Réflexions du compañero Fidel

PIEDAD CÓRDOBA ET SON COMBAT POUR LA PAIX

On a appris voilà trois jours que le procureur général de la Colombie, Alejandro Ordóñez Maldonado, avait destitué la prestigieuse sénatrice Piedad Córdoba et l’avait interdite pour dix-huit ans de l’exercice de toute responsabilité politique pour avoir censément encouragé les Forces armées révolutionnaires de Colombie (FARC) et collaboré avec elles. Placée devant une mesure si inhabituelle et si draconienne contre elle, cette élue de la plus haute institution législative de l’Etat n’a pourtant d’autre recours que de se pourvoir devant ce même procureur qui l’a adoptée…

Logiquement, une décision si arbitraire ne pouvait que provoquer la condamnation des personnalités politiques les plus diverses, dont d’anciens prisonniers des FARC et des proches de ceux qui ont été libérés grâce aux démarches de la sénateur, d’anciens candidats à la présidence, des personnes qui ont occupé cette haute fonction et d’autres encore qui ont été ou sont toujours sénateurs ou membres du pouvoir législatif.

Piedad Córdoba est une femme intelligente et vaillante, qui exprime brillamment ses idées et dont la pensée est bien solide. Elle m’a rendu visite voilà quelques semaines à peine en compagnie de personnalités, dont un jésuite d’une honnêteté notable. Animés d’un profond désir de ramener la paix dans leur pays, ils venaient demander la coopération de Cuba, car ils se rappelaient que, des années durant et à la demande du gouvernement colombien lui-même, nous avons prêté notre territoire et notre collaboration à l’organisation, à La Havane, de réunions entre des représentants de ce gouvernement et de l’ELN.

La décision adoptée par le procureur général ne me surprend pas du tout, car elle répond à la politique officielle de ce pays virtuellement occupé par les troupes yankees.

Comme je n’aime pas parler à mots couverts, je dirai ce que je pense. Voilà à peine une semaine, le jeudi 23 septembre, après avoir discuté pendant trois jours les laborieux Objectifs du Millénaire pour le développement, l’Assemblée générale des Nations Unies a ouvert sa soixante-cinquième session en présence de chefs d’État ou de hauts représentants de chaque pays. Le premier intervenant devait être, comme à l’accoutumé, le secrétaire général, et le second, aussitôt après, le président des États-Unis, pays siège et soi-disant maître du monde. L’ouverture était fixée à neuf heures du matin.

Logiquement, je tenais à savoir ce que dirait l’illustre Barack Obama, Prix Nobel de la paix, aussitôt après l’intervention de Ban Ki-moon. Je pensais naïvement que CNN en espagnol ou en anglais transmettrait le discours, généralement bref, d’Obama. C’est d’ailleurs par ce biais que j’avais écouté, deux ans auparavant, les débats des candidats à la présidence à Las Vegas.

# # # #

◆ Énoncé de l'exercice ◆
Citez le texte sur Piedad Córdoba en commençant par « La décision adoptée » et en allant jusqu'à « heures du matin. ». Les items n'ont aucun rôle dans ce travail.

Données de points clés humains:
# # # #

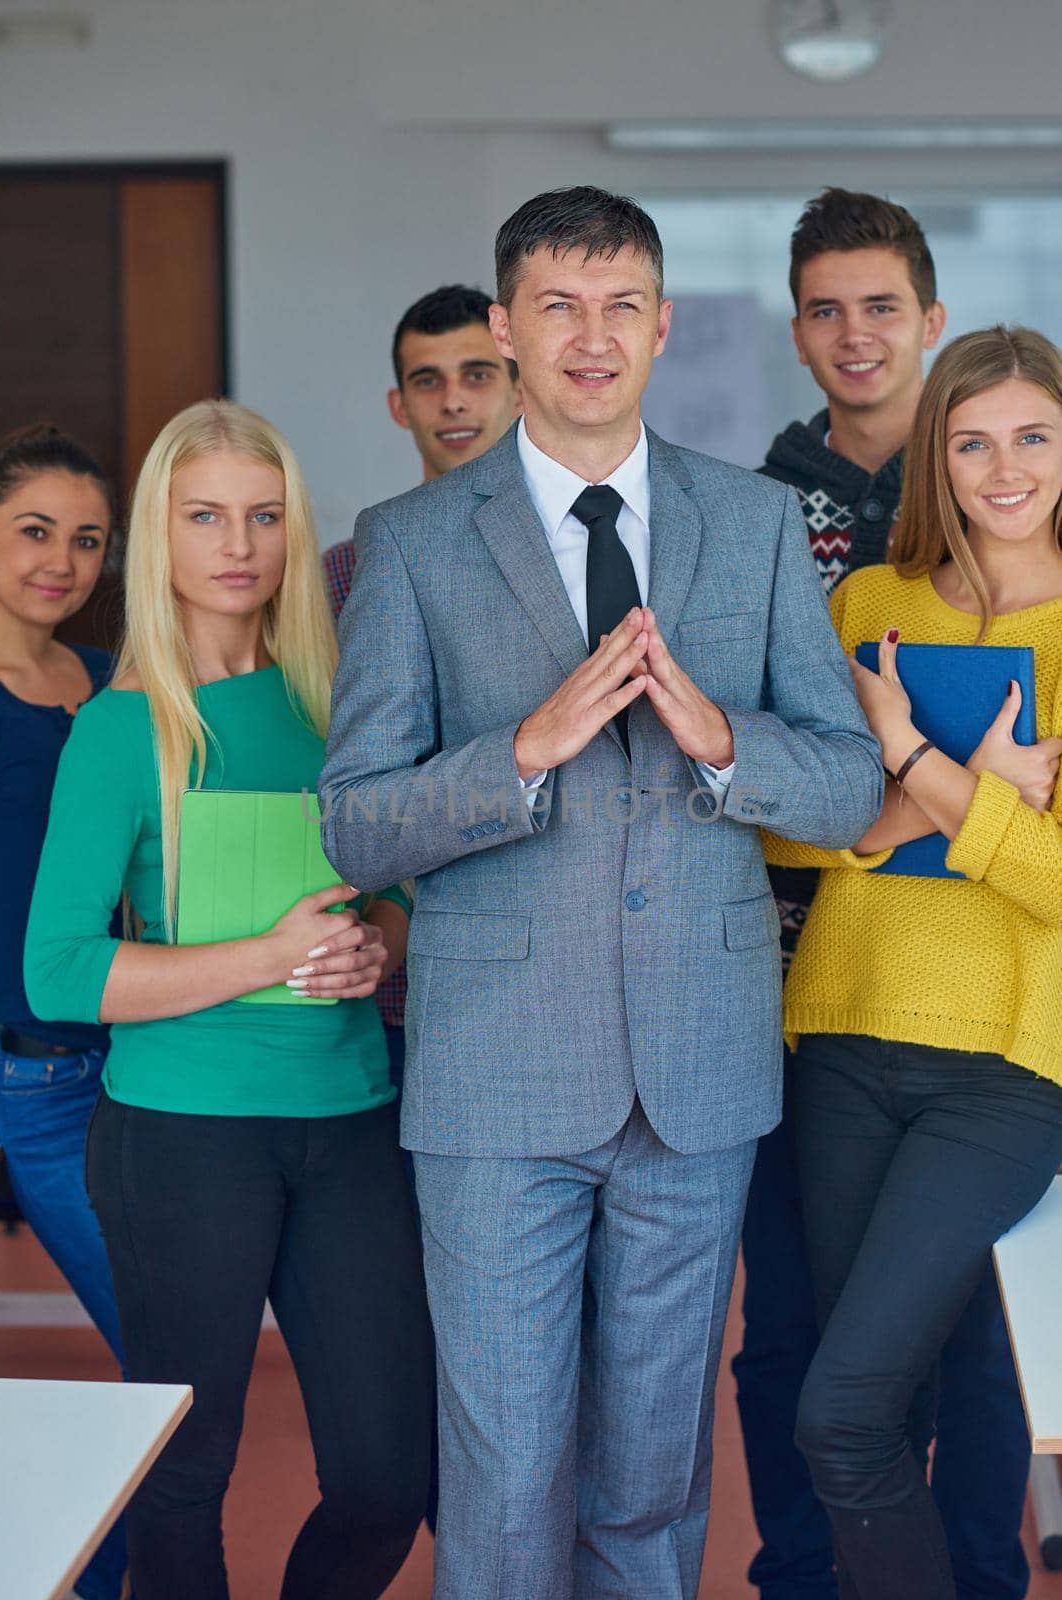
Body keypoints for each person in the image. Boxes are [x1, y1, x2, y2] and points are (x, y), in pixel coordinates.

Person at [319, 185, 882, 1600]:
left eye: (621, 303)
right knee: (503, 1486)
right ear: (507, 327)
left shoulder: (751, 524)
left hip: (696, 1079)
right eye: (558, 306)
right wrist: (522, 747)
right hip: (495, 1087)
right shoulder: (410, 541)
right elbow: (354, 827)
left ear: (663, 324)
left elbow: (848, 789)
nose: (592, 335)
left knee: (652, 1486)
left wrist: (720, 739)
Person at [24, 400, 432, 1600]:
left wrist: (376, 944)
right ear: (162, 535)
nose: (238, 543)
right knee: (185, 1473)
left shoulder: (342, 709)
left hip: (352, 1119)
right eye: (205, 516)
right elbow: (61, 971)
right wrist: (266, 954)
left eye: (264, 516)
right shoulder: (119, 732)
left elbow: (398, 886)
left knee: (384, 1476)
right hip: (177, 1138)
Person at [738, 189, 1034, 1600]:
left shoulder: (1009, 550)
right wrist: (945, 788)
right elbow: (797, 807)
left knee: (962, 1353)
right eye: (825, 306)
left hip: (1000, 1038)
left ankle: (981, 1576)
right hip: (821, 1005)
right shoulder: (795, 547)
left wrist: (905, 759)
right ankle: (812, 1580)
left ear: (927, 319)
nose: (1000, 464)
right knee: (821, 1358)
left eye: (1027, 437)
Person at [323, 283, 522, 1087]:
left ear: (518, 384)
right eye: (428, 380)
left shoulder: (583, 557)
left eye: (477, 374)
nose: (453, 401)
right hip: (384, 985)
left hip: (532, 967)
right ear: (399, 405)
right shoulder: (342, 572)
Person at [0, 423, 128, 1600]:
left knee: (176, 1366)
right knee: (169, 1354)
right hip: (24, 1081)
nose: (62, 560)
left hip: (133, 1061)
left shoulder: (106, 683)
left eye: (85, 540)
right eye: (34, 531)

# # # #

◆ Corrigé de l'exercice ◆
La décision adoptée par le procureur général ne me surprend pas du tout, car elle répond à la politique officielle de ce pays virtuellement occupé par les troupes yankees.

Comme je n’aime pas parler à mots couverts, je dirai ce que je pense. Voilà à peine une semaine, le jeudi 23 septembre, après avoir discuté pendant trois jours les laborieux Objectifs du Millénaire pour le développement, l’Assemblée générale des Nations Unies a ouvert sa soixante-cinquième session en présence de chefs d’État ou de hauts représentants de chaque pays. Le premier intervenant devait être, comme à l’accoutumé, le secrétaire général, et le second, aussitôt après, le président des États-Unis, pays siège et soi-disant maître du monde. L’ouverture était fixée à neuf heures du matin.